The subject of safety has been an integral part of industrial development processes for decades. Whether FMEA (Failure Mode and Effects Analysis), FTA (Fault Tree Analysis) or ASIL Level (Automotive Safety Integrity Levels), all process steps and concepts have been established for decades and function smoothly.
But now comes the field of security. In the past, individual aspects of this domain have already been taken into account in industrial development, such as the protection of intellectual property (e.g. construction plans, formulas, etc.) from external access, but a holistic view of security across all development and production phases is still missing today. In addition, due to legislation, compliance with safety standards is considered indispensable for any warranty claims. In contrast, security was sometimes regarded as “nice to have” in the past.

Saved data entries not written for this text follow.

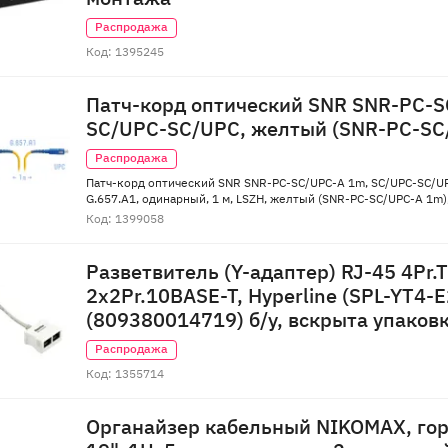
Распродажа
Код: 1395245
Патч-корд оптический SNR SNR-PC-S
SC/UPC-SC/UPC, желтый (SNR-PC-SC/
отказ от покупки
Распродажа
Патч-корд оптический SNR SNR-PC-SC/UPC-A 1m, SC/UPC-SC/UP
G.657.A1, одинарный, 1 м, LSZH, желтый (SNR-PC-SC/UPC-A 1m),
Код: 1399058
Разветвитель (Y-адаптер) RJ-45 4Pr
2x2Pr.10BASE-T, Hyperline (SPL-YT4-E
(809380014719) б/у, вскрыта упаковк
Распродажа
Код: 1355714
Органайзер кабельный NIKOMAX, го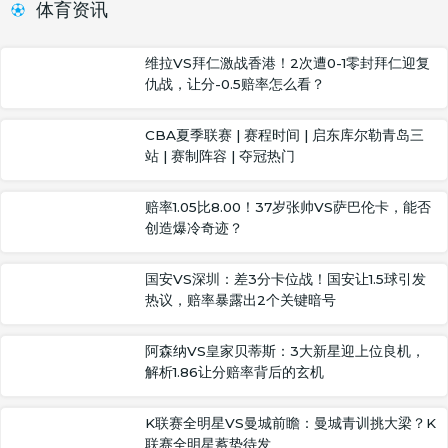
体育资讯
维拉VS拜仁激战香港！2次遭0-1零封拜仁迎复
仇战，让分-0.5赔率怎么看？
CBA夏季联赛 | 赛程时间 | 启东库尔勒青岛三
站 | 赛制阵容 | 夺冠热门
赔率1.05比8.00！37岁张帅VS萨巴伦卡，能否
创造爆冷奇迹？
国安VS深圳：差3分卡位战！国安让1.5球引发
热议，赔率暴露出2个关键暗号
阿森纳VS皇家贝蒂斯：3大新星迎上位良机，
解析1.86让分赔率背后的玄机
K联赛全明星VS曼城前瞻：曼城青训挑大梁？K
联赛全明星蓄势待发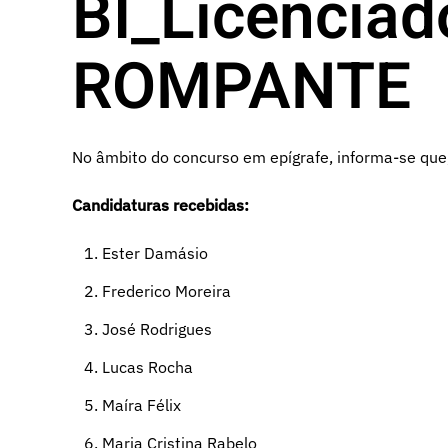
BI_Licencia
ROMPANTE
No âmbito do concurso em epígrafe, informa-se que,
Candidaturas recebidas:
Ester Damásio
Frederico Moreira
José Rodrigues
Lucas Rocha
Maíra Félix
Maria Cristina Rabelo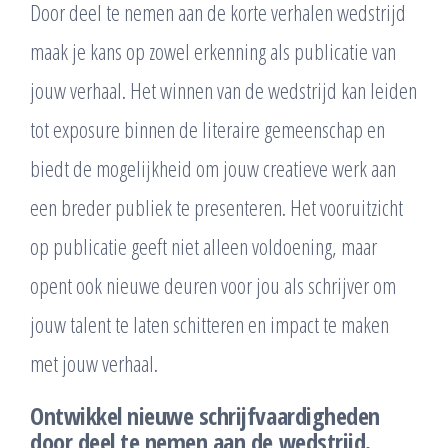
Door deel te nemen aan de korte verhalen wedstrijd
maak je kans op zowel erkenning als publicatie van
jouw verhaal. Het winnen van de wedstrijd kan leiden
tot exposure binnen de literaire gemeenschap en
biedt de mogelijkheid om jouw creatieve werk aan
een breder publiek te presenteren. Het vooruitzicht
op publicatie geeft niet alleen voldoening, maar
opent ook nieuwe deuren voor jou als schrijver om
jouw talent te laten schitteren en impact te maken
met jouw verhaal.
Ontwikkel nieuwe schrijfvaardigheden
door deel te nemen aan de wedstrijd.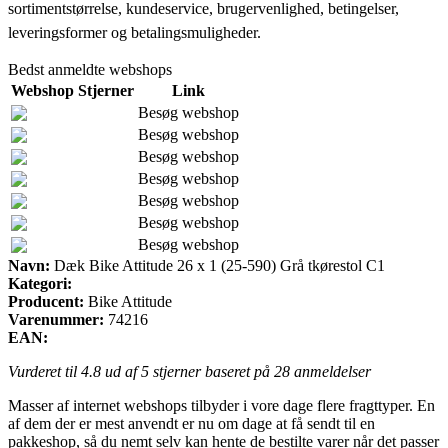
sortimentstørrelse, kundeservice, brugervenlighed, betingelser,
leveringsformer og betalingsmuligheder.
Bedst anmeldte webshops
Webshop
Stjerner
Link
Besøg webshop
Besøg webshop
Besøg webshop
Besøg webshop
Besøg webshop
Besøg webshop
Besøg webshop
Navn:
Dæk Bike Attitude 26 x 1 (25-590) Grå tkørestol C1
Kategori:
Producent:
Bike Attitude
Varenummer:
74216
EAN:
Vurderet til
4.8
ud af 5 stjerner baseret på
28
anmeldelser
Masser af internet webshops tilbyder i vore dage flere fragttyper. En
af dem der er mest anvendt er nu om dage at få sendt til en
pakkeshop, så du nemt selv kan hente de bestilte varer når det passer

Due to these facts and the different objectives of the two disciplines, safety and security were previously regarded as two separate areas. However, it can increasingly be observed that these two disciplines can no longer be regarded as completely separate. Due to the progress of digitalisation and the spread of networked components, even in safety-critical systems, interference between safety and security can be increasingly detected. But does the common context also automatically mean that the two disciplines are synergistic?
How do safety and security differ from each other?
In addition to the differentiation of the conceptual definition of security, the domains differ in other respects.
Safety is distinguished by a very static character. If, for example, a safety concept has been developed and implemented for a production machine, this system is not changed so quickly, so that frequent adaptation of safety requirements and measures is not necessary. Although ageing or wear and tear of safety components can occur, this usually happens continuously over a fairly long period of time.
There are therefore numerous standards that provide a precise framework of guidelines to be observed, such as:
- ISO 26262 – Road vehicles – Functional Safety
- ISO 61508 – Functional safety of safety-related electrical/electronic/programmable electronic systems
- IEC 61511 – Functional safety – PCT safety devices for the process industry
- IEC 62061 – Safety of machinery – Functional safety
- ISO 10218-1-2 – Industrial robots – Safety requirements
Compared to safety, security is a rather fast-moving discipline. Especially due to the increase in networked components, security is increasingly coming into focus. Originally known primarily from the IT world, this domain must react flexibly and at short notice to newly emerging weaknesses in a system, because every weakness immediately creates a potential threat. The IEC 62443 standard uses the calculation parameter “Attacker motivation”. This parameter expresses the dynamic change and the increase over time, i.e. the danger increases steadily and previously successfully implemented countermeasures may no longer be sufficient.
Due to the differences to the safety domain, security is of course based on different standards, such as:
- BSI IT-Grundschutz – Methods and procedures in the area of information security
- ISO 27000 series of standards – Information technology – Security procedures – Information security management systems
- IEC 62443 – Cybersecurity in industrial automation
In addition, the international draft of the new Automotive Cybersecurity Standard ISO/ SAE 21434 was published in February of this year, which for the first time deals with the development process in terms of security.
Nevertheless, a clear differentiation of the domains of safety and security is usually difficult, because the transitions can be fluid.
How could convergence be achieved?
„If it’s not secure, it’s not safe.“
… a statement that has been heard over and over again in recent years. This means that for a system that is not protected against external attacks, the protection of the system environment against the malfunctioning of the technical system can also no longer be guaranteed. Therefore a joint consideration of safety and security is indispensable.
The cornerstone of convergence can certainly be found in the consideration of the similarities between safety and security. Commonalities can already be identified today, both in the development process and in technical solutions. The development process regarding functional safety is defined in ISO 26262. This was previously missing for cyber security. However, with the future standard ISO/ SAE 21434, this will now also be made up for the domain of security. But even without a close look at the development steps laid down in the standard, commonalities can already be identified in an abstract form.